## Work instructions:
Gather up every line from the entries below that uses the word "wildcat".

## Data records:
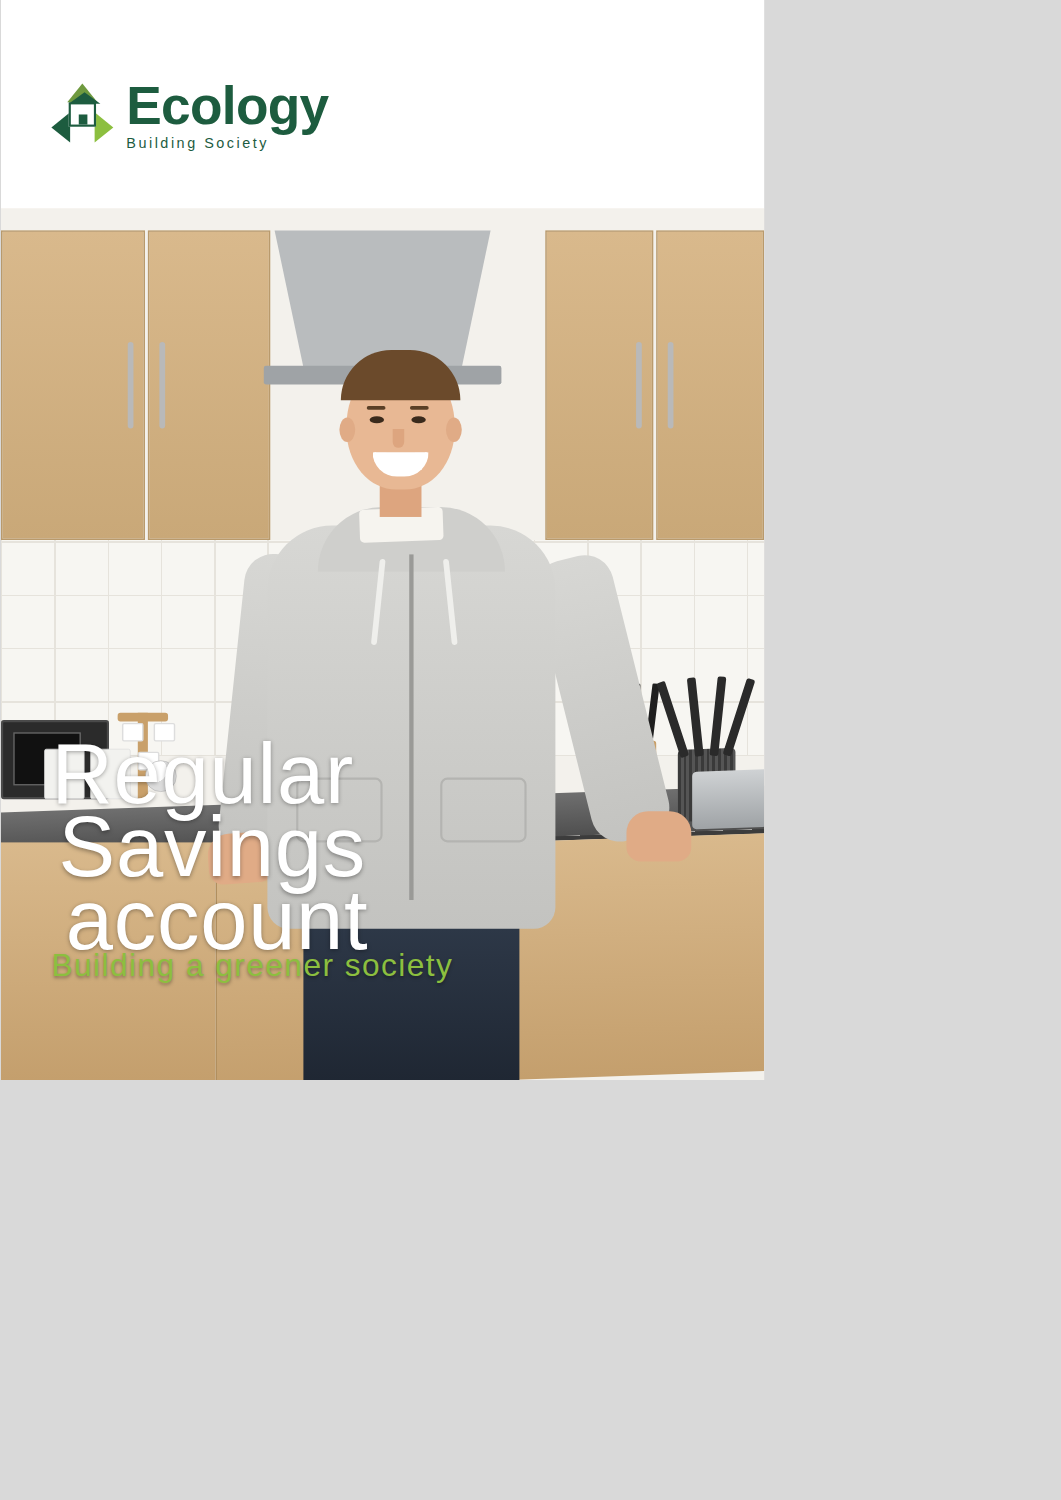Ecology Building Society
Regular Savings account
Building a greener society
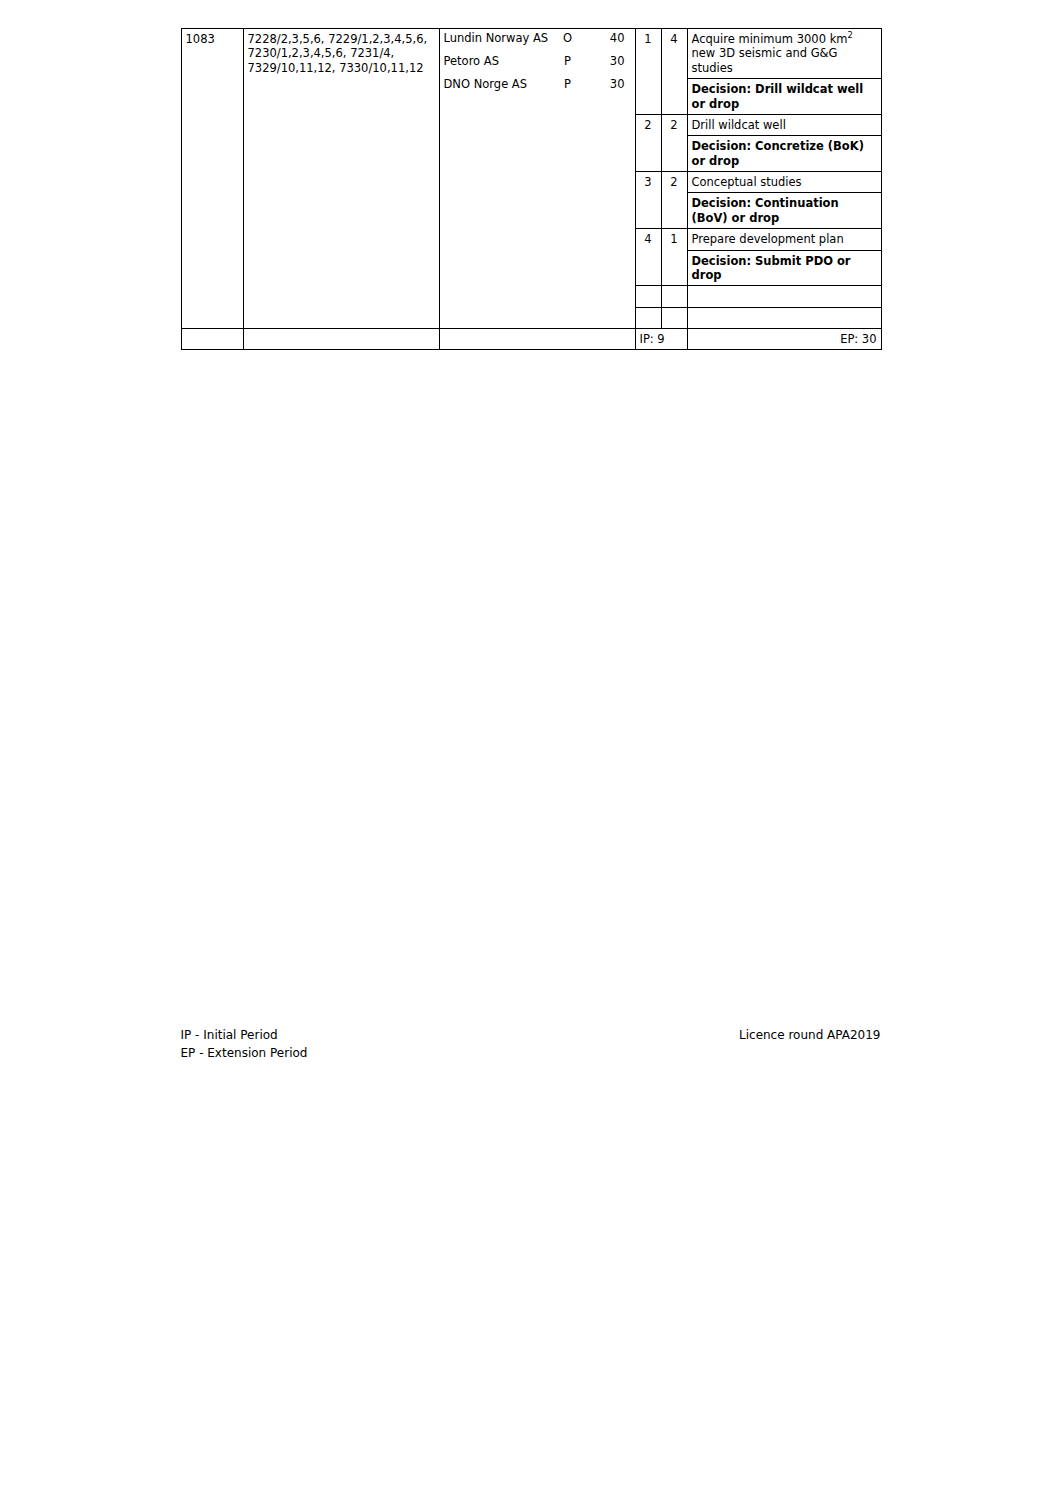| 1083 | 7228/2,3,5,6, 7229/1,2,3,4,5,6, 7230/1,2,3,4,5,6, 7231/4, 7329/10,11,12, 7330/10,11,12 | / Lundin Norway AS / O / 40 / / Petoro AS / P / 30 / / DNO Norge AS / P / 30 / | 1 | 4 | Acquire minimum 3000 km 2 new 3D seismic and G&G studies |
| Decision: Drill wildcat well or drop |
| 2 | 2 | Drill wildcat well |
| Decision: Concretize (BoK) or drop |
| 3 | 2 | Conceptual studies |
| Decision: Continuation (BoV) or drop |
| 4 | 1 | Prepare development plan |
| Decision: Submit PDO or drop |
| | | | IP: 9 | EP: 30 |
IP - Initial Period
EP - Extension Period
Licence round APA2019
...
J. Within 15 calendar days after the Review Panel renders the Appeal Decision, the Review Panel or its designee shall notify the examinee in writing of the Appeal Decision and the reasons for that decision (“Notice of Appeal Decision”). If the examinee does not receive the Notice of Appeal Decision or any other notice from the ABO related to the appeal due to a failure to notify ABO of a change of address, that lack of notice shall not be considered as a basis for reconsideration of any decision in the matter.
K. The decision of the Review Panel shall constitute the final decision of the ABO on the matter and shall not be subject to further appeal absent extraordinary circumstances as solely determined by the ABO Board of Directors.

## Solution for this exercise:
| Decision: Drill wildcat well or drop |
| 2 | 2 | Drill wildcat well |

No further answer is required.